São Paulo, 08 de Setembro de 2024

 

Referências Bibliográficas

DANTO, Elizabeth Ann / As clínicas públicas de Freud: psicanálise e justiça social 1918- 1938. Tradução Margarida Goldstein – 1ed – São Paulo: Editora Perspectiva, 2019. (Coleção Estudos; 368/coordenação J. Guinsburg (in memoriam)

FERENCZI. Sandor / Diário Clínico: [Tradução de Álvaro Cabral; Revisão da Tradução: Claudia Berliner], – São Paulo: Martins Fontes, 1990.

JONES, Ernest / Vida e Obra de Sigmund Freud Volume II [Tradução de Marco Aurélio de Moura Mattos; Introdução de Lionel Trilling / Organização e Resumo de Lionel Trilling e Steven Marcus]; Rio de Janeiro: Zahar Editores, 1970.

__________

[1] Psicanalista, membro do Departamento de Psicanálise do Instituto Sedes Sapientiae, onde é professora e supervisora no Curso de Psicanálise.
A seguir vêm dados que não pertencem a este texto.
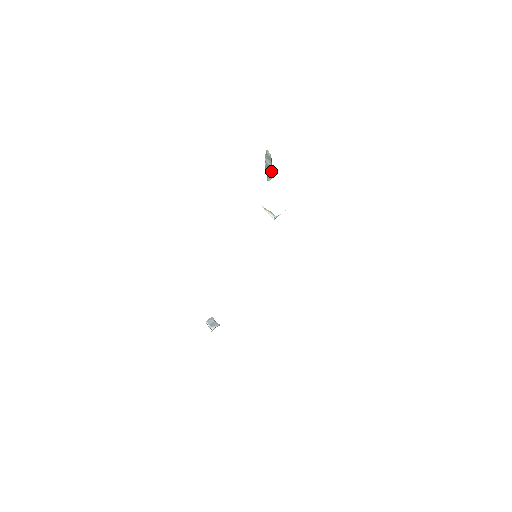
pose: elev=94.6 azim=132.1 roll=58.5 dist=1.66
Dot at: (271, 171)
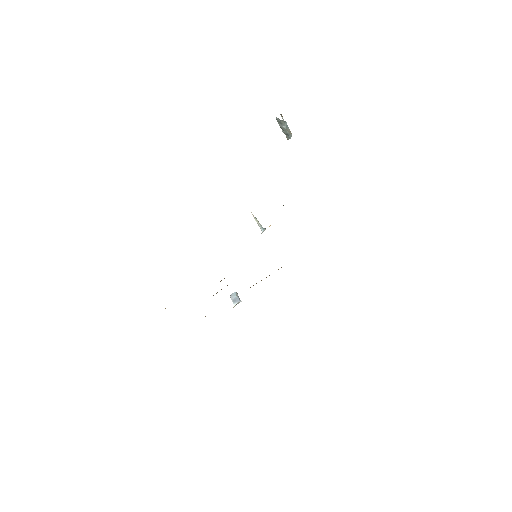
Dot at: (288, 132)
[2] À proposta de Freud da criação de Clínicas Publicas europeias, de atendimento gratuito e dirigida extensamente à população empobrecida e traumatizada do pós guerra será recebida e assumida pelos psicanalistas de primeira geração e alguns da segunda, dentre os quais se encontram psicanalistas comunistas, socialistas e social-democratas.